Dataset excerpts:
§ §

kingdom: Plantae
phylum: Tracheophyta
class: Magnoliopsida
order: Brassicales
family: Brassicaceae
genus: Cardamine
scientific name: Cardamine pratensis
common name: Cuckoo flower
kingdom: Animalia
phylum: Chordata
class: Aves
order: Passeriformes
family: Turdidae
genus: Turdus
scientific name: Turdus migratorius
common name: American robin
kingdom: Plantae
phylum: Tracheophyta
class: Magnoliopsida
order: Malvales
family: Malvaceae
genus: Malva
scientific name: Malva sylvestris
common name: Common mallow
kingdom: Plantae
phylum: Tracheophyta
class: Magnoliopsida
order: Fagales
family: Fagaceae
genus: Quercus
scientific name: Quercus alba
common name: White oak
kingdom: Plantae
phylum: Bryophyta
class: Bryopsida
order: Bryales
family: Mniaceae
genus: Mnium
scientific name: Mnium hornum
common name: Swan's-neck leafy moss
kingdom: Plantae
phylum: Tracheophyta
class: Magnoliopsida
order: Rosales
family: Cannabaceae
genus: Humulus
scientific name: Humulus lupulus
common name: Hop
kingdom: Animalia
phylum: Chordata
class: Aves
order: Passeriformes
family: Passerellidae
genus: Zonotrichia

§ §

Convert every line of the items above into a JSON list of strings, one string per line, leaving out blank lines.

[
  "kingdom: Plantae",
  "phylum: Tracheophyta",
  "class: Magnoliopsida",
  "order: Brassicales",
  "family: Brassicaceae",
  "genus: Cardamine",
  "scientific name: Cardamine pratensis",
  "common name: Cuckoo flower",
  "kingdom: Animalia",
  "phylum: Chordata",
  "class: Aves",
  "order: Passeriformes",
  "family: Turdidae",
  "genus: Turdus",
  "scientific name: Turdus migratorius",
  "common name: American robin",
  "kingdom: Plantae",
  "phylum: Tracheophyta",
  "class: Magnoliopsida",
  "order: Malvales",
  "family: Malvaceae",
  "genus: Malva",
  "scientific name: Malva sylvestris",
  "common name: Common mallow",
  "kingdom: Plantae",
  "phylum: Tracheophyta",
  "class: Magnoliopsida",
  "order: Fagales",
  "family: Fagaceae",
  "genus: Quercus",
  "scientific name: Quercus alba",
  "common name: White oak",
  "kingdom: Plantae",
  "phylum: Bryophyta",
  "class: Bryopsida",
  "order: Bryales",
  "family: Mniaceae",
  "genus: Mnium",
  "scientific name: Mnium hornum",
  "common name: Swan's-neck leafy moss",
  "kingdom: Plantae",
  "phylum: Tracheophyta",
  "class: Magnoliopsida",
  "order: Rosales",
  "family: Cannabaceae",
  "genus: Humulus",
  "scientific name: Humulus lupulus",
  "common name: Hop",
  "kingdom: Animalia",
  "phylum: Chordata",
  "class: Aves",
  "order: Passeriformes",
  "family: Passerellidae",
  "genus: Zonotrichia"
]